Iraq's interim authorities took steps Thursday to reassure Kurdish members of their government, who have threatened to walk out because the U.N. Security Council resolution on sovereignty failed to include an endorsement of the interim constitution — known as the Transitional Administrative Law.

Prime Minister Iyad Allawi's (search) spokesman, Gorgues Hermez Sada, said the government intended to honor the interim constitution while Iraq makes the transition to elections, which are expected next year.

The Kurds fear they will be sidelined politically by the Shiite Arab majority, despite assurances from Allawi and others that the new government would stick by its commitments for communal rights.

U.N. diplomats said the decision was made to keep a reference to the interim constitution — the Transitional Administrative Law — out of the resolution to appease Iraq's most influential Shiite cleric, Grand Ayatollah Ali al-Husseini al-Sistani (search), who grudgingly accepted the charter when it was approved in March.

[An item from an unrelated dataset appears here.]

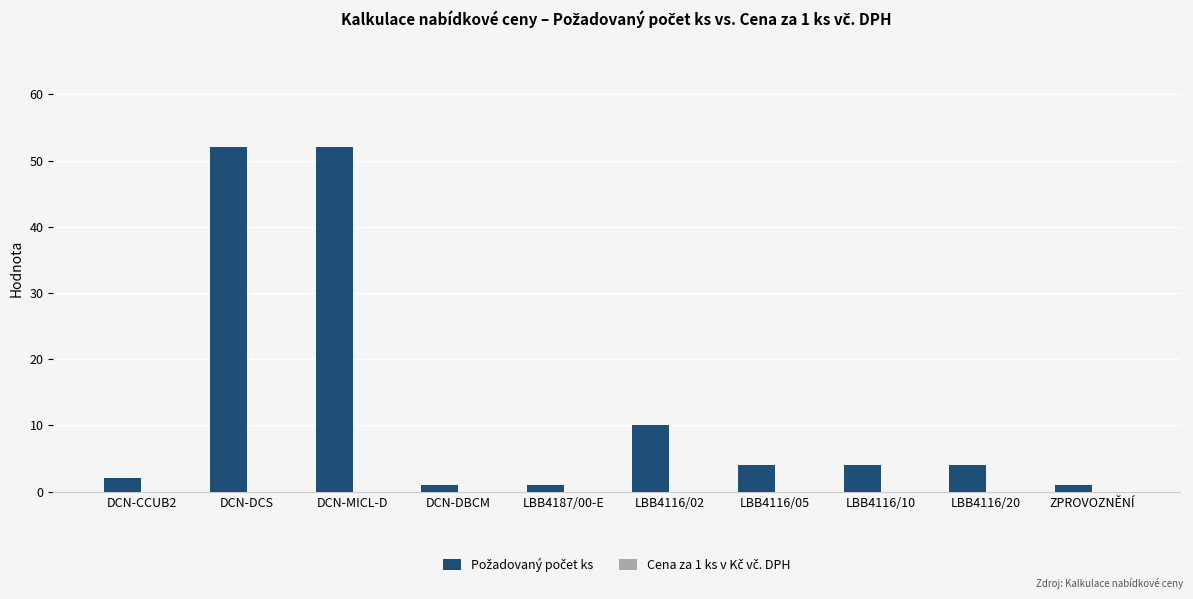

What is the label of the 1st bar from the right?

ZPROVOZNĚNÍ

Allawi also directed his attention to domestic anger at continuing power outages in the transition period, appealing to the public to be vigilant against attacks on oil pipelines and electrical grids. He charged that foreign fighters had targeted Iraq's infrastructure, but offered no evidence to support the claim.

Allawi said saboteurs had made 130 attacks on oil pipelines in the last seven months and that more than $200 million has been "stolen out of the pockets," of Iraqis.

"These saboteurs are not freedom fighters. They are terrorists and foreign fighters opposed to our very survival as a free state," he said. "Anyone involved in these attacks is nothing more than a traitor to the cause of Iraq's freedom and the freedom of its people."

Allawi's comments follow a series of attacks against infrastructure targets — trying to shake public confidence as a new Iraqi government prepares to take power.

Coalition authorities have said guaranteeing adequate electricity is a benchmark of success in restoring normalcy, but the crumbling infrastructure and sabotage have hampered efforts, especially in Baghdad.